[Test je begrip]
(1) Hoe luidt deze zin uit de tekst over kunstmest in het Engels: "Daarbij gaat het vooral om stikstofkunstmest, omdat die in de fabriek wordt gemaakt."?
(2) Zet de tekst over kunstmest in de biologische landbouw voort vanaf de laatste zin.

[Tekstfragment]
Het derde uitgangspunt is een verbod op het gebruik van kunstmest. Daarbij gaat het vooral om stikstofkunstmest, omdat die in de fabriek wordt gemaakt. Andere belangrijke voedingsstoffen voor de plant, met name fosfor en kalium, zijn van ‘natuurlijke oorsprong’, ze worden in mijnbouw gewonnen. Wat stikstof betreft moeten biologische boeren het dus doen met dierlijke mest, compost en met biologische stikstofbinding. Dat wil zeggen de teelt van vlinderbloemigen, zoals bonen, die bacteriën bevatten die stikstof uit de lucht kunnen omzetten in een voor de plant verteerbare vorm.

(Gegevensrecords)
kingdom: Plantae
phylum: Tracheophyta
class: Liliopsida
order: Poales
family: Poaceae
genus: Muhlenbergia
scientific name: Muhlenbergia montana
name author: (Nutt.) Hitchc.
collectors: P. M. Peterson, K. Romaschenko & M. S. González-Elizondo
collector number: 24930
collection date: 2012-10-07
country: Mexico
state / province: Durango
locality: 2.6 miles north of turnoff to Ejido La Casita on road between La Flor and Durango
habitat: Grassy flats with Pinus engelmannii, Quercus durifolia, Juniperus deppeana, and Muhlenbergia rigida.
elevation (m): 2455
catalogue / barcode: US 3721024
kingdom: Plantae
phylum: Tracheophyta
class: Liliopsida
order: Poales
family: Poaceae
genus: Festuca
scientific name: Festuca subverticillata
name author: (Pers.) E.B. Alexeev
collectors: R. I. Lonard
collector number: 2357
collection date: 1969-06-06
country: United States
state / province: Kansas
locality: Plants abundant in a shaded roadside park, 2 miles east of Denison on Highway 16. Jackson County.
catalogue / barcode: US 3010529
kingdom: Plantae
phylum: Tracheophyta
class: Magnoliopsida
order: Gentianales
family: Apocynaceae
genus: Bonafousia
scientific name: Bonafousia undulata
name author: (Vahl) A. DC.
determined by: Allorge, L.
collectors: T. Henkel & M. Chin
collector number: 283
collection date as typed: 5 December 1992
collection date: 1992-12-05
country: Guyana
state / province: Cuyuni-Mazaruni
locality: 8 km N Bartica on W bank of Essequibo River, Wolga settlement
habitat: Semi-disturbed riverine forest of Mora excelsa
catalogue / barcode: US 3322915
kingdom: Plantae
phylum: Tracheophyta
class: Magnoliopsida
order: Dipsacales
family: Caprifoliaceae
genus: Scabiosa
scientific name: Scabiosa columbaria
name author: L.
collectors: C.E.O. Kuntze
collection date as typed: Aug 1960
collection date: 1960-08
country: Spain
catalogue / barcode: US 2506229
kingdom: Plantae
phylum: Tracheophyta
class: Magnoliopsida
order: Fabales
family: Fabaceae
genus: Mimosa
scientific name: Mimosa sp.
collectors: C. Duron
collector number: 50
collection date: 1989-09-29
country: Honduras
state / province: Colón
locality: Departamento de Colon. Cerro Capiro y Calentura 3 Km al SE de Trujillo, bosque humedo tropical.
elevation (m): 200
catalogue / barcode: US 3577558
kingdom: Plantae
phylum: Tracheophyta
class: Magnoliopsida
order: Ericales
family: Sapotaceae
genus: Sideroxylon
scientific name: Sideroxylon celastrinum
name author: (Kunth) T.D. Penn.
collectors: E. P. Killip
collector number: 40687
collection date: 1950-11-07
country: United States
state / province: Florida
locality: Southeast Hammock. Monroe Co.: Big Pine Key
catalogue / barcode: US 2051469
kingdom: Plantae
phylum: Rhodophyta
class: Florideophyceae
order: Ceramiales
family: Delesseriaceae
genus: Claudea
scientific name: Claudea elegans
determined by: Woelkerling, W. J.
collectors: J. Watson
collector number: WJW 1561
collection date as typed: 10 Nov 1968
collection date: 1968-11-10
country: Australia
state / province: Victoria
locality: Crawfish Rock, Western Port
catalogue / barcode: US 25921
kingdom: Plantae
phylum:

[Antwoorden per opdracht]
(1) This mainly concerns synthetic nitrogen fertilizer, because it is made in a factory.

(2)
Sinds 1914, toen de Duitse onderzoekers Fritz Haber en Carl Bosch ontdekten hoe ze een einde konden maken aan het dreigende tekort aan stikstof uit natuurlijke bronnen, heeft de voedselproductie een enorme verandering (transitie in het hedendaags jargon) doorgemaakt. Opbrengsten schoten omhoog en leverden voedsel voor een groeiende wereldbevolking. Heden ten dage zou circa de helft van de wereldbevolking verhongeren als er geen kunstmest meer zou worden gemaakt.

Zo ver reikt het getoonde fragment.